Your endocrinologist will review your history to determine if you have risk factors for the development of thyroid cancer. Radiation exposure during childhood is the most important risk factor for the development of differentiated thyroid cancer. Potentially sources of radiation include use of radiation for treating childhood cancers, or environmental exposure to atomic weapons or nuclear power plant accidents. Family history of thyroid cancer in a first degree relative (mother, father, brother, sister) or a cancer syndrome (family polyposis, Carney complex, multiple endocrine neoplasia type 2, Cowdens syndrome) increase the risk that a thyroid nodule may contain cancer. There is an increased risk of cancer if a patient notices rapid growth of a thyroid nodule or fixation of the nodule to surrounding tissues, new onset hoarseness, vocal cord paralysis, or the presences of abnormal appearing lymph nodules in the neck on the same side as a suspicious nodule.
In the past, patients with thyroid cancers were found when a physician felt an abnormal thyroid on physical examination. Since the advent of more accessible imaging of non-thyroid structures, many non-palpable thyroid nodules are being found incidentally. Regardless of how discovered, the diagnosis can be determined by fine needle aspiration biopsy.
Mutations or rearrangements in the genes encoding for proteins in the MAPK pathway seem to be part of the cause of differentiated thyroid cancers. This is an evolving field of research. In some series of patients, as many as 70% of well differentiated thyroid cancer have activation mutations in ret/PTC, NTRK1, Ras, or BRAF. In mouse models, substances which activate these genes, result in the creation of thyroid cancer. Tumors that have a BRAF mutation may be more aggressive with higher rates of metastases and recurrence.

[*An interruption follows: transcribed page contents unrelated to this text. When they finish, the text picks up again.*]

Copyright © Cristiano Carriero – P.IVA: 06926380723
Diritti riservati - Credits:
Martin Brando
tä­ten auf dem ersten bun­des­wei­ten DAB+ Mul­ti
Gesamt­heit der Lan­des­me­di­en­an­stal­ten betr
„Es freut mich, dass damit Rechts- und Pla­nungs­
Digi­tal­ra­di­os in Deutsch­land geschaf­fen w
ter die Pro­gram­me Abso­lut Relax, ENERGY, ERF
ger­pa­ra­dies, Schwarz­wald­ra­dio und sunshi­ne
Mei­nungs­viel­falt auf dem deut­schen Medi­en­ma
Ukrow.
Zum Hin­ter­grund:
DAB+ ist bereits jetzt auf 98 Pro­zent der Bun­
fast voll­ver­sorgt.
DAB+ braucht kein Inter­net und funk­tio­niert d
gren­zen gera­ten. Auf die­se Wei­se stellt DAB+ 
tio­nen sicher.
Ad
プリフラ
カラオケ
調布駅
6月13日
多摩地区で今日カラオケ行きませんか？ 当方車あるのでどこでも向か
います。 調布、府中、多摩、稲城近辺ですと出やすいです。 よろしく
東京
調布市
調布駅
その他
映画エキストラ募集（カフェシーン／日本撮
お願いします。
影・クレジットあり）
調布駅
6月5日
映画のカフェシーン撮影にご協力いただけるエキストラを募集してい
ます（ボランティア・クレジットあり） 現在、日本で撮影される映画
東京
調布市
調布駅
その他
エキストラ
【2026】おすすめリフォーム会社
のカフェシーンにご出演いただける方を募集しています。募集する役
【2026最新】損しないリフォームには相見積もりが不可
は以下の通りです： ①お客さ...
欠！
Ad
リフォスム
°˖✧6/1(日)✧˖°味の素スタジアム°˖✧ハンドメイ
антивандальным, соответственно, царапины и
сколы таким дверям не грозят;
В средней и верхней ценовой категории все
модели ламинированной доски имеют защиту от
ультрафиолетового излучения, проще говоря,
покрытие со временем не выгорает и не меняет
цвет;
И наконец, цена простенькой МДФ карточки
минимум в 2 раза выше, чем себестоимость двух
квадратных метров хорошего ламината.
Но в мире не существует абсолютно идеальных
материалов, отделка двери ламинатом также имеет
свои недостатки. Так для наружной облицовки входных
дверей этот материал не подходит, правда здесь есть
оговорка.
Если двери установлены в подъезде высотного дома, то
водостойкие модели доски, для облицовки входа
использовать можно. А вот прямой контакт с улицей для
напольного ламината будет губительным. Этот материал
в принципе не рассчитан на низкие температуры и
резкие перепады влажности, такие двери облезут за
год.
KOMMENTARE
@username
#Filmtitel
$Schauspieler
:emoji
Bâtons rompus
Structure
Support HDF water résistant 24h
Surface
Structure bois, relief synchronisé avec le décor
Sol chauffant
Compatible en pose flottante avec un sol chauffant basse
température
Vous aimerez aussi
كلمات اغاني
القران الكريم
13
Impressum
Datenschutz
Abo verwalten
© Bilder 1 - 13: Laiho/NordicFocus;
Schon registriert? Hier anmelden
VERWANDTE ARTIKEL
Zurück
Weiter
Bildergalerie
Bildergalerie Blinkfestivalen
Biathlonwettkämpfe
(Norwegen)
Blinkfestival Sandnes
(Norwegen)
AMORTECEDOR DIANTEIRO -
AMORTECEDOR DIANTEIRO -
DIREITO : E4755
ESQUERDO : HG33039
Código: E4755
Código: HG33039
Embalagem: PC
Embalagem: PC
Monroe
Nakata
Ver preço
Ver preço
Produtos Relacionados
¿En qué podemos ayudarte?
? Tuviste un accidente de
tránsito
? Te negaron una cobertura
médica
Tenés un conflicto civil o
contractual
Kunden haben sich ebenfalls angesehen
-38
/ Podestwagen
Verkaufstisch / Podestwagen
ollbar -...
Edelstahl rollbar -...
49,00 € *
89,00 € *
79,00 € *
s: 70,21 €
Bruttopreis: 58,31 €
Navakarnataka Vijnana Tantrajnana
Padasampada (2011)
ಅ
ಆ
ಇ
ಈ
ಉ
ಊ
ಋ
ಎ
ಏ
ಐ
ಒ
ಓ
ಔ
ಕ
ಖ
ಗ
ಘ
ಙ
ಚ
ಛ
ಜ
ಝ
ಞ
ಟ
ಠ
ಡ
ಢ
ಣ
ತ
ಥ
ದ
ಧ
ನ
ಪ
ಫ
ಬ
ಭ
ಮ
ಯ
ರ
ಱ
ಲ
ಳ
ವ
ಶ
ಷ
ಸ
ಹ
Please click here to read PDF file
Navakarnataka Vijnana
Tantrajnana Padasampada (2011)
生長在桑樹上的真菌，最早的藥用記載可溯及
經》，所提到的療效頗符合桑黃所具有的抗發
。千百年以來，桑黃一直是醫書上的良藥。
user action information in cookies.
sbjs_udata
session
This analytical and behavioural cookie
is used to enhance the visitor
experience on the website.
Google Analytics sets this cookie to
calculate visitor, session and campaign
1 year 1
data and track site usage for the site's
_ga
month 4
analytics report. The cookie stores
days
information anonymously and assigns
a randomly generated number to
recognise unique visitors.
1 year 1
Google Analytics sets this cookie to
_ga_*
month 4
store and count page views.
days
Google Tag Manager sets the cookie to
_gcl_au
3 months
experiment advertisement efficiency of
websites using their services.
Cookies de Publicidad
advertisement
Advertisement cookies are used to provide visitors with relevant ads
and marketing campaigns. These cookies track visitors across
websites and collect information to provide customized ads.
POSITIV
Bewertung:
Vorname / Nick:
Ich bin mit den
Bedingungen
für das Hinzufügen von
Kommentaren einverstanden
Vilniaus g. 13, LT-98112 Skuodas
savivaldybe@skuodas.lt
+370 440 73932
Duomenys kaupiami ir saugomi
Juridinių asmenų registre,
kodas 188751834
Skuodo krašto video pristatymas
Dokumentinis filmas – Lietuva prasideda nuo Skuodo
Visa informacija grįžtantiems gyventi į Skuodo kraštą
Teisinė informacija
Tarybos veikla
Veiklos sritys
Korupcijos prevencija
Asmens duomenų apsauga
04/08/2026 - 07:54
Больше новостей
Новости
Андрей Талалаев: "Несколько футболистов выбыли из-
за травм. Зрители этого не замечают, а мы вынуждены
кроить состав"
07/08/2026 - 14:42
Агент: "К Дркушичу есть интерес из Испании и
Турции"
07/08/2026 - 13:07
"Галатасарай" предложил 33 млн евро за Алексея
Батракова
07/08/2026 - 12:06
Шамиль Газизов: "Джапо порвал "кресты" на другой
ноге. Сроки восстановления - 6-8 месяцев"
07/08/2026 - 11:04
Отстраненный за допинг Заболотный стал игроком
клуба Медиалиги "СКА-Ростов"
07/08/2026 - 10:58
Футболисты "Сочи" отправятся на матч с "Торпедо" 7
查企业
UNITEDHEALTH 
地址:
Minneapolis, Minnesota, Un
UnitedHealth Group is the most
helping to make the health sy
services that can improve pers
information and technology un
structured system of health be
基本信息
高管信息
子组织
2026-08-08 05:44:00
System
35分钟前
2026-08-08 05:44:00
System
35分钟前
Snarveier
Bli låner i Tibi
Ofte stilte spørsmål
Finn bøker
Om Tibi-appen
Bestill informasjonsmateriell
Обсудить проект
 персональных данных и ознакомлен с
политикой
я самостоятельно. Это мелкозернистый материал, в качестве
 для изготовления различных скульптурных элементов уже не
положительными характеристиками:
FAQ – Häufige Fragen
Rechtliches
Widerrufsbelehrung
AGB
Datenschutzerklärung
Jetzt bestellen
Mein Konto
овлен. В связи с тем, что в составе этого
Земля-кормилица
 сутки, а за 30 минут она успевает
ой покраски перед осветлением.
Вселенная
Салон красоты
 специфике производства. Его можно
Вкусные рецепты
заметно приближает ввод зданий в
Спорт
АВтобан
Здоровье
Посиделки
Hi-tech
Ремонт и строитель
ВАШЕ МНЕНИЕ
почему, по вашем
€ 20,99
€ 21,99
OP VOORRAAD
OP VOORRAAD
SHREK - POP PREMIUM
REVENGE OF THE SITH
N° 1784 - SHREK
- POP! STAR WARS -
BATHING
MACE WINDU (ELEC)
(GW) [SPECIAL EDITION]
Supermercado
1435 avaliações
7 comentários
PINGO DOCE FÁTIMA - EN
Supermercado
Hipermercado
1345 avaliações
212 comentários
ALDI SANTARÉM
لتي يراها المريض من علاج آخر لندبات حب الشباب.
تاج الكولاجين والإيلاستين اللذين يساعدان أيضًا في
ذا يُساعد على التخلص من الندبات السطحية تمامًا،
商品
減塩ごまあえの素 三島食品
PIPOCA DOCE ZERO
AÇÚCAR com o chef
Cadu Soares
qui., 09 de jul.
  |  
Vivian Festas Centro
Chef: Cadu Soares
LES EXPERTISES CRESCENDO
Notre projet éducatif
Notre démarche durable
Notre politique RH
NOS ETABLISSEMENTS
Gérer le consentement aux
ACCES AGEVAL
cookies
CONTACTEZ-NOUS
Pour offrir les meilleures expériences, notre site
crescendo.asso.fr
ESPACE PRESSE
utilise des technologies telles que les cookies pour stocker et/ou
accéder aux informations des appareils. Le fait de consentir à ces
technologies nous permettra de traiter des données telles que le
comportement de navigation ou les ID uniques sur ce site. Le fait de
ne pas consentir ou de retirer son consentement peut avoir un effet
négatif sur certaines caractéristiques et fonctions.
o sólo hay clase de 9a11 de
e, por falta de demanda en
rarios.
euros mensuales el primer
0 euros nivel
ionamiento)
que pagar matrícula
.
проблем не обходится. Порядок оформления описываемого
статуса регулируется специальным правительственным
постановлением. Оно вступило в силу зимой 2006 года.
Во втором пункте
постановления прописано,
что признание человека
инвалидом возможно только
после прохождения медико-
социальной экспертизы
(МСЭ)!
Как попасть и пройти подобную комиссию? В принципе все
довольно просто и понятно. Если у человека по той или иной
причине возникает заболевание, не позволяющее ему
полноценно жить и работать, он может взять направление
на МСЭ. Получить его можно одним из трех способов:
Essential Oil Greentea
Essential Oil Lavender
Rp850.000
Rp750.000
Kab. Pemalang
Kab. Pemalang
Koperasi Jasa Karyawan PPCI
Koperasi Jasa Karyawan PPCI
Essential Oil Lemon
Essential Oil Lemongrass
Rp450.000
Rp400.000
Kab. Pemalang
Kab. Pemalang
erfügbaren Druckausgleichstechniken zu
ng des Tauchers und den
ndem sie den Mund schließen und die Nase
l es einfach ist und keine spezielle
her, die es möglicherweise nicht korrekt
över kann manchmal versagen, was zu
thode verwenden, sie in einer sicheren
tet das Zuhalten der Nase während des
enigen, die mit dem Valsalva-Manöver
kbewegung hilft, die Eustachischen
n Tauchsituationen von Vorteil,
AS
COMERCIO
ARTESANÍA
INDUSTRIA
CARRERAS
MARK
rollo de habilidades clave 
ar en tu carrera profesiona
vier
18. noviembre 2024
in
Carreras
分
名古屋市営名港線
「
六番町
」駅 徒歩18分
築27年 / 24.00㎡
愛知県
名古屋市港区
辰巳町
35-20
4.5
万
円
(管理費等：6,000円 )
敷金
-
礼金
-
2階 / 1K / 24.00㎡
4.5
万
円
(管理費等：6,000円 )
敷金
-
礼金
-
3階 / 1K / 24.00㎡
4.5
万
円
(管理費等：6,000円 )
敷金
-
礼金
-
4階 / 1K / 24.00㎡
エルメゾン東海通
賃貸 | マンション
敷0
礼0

Most patients with PTC do not die of their disease. In one study (1) with a median followup of 16 years, the patients likelyhood of death directly from the cancer in patients without metastases was only 6%. The features of PTC that imply a higher risk of recurrence and cancer related mortality are age greater than 45 at time of diagnosis, increasing size of the tumor, and presence of soft tissue invasion or distant metastases. Patients diagnosed between the ages of 20 and 45 years of age have the best long term prognosis; in a 30 year follow up period there was no effect on survival for patients less than 45 years at diagnosis. When tumors are small the patient has an excellent prognosis. There are currently a couple of staging systems used to help with prognosis and treatment. Specific molecular tools are being investigated to help with prognosis.
Follicular variant of PTC is 10% of PTC cases.
Tall cell variant is a more aggressive form of PTC and account for about 1% of PTC cases.
1. Long-term impact of initial surgical and medical therapy on papillary and follicular thyroid cancer. Mazzaferri EL, Jhiang SM. Am J Med. 1994;97(5):418.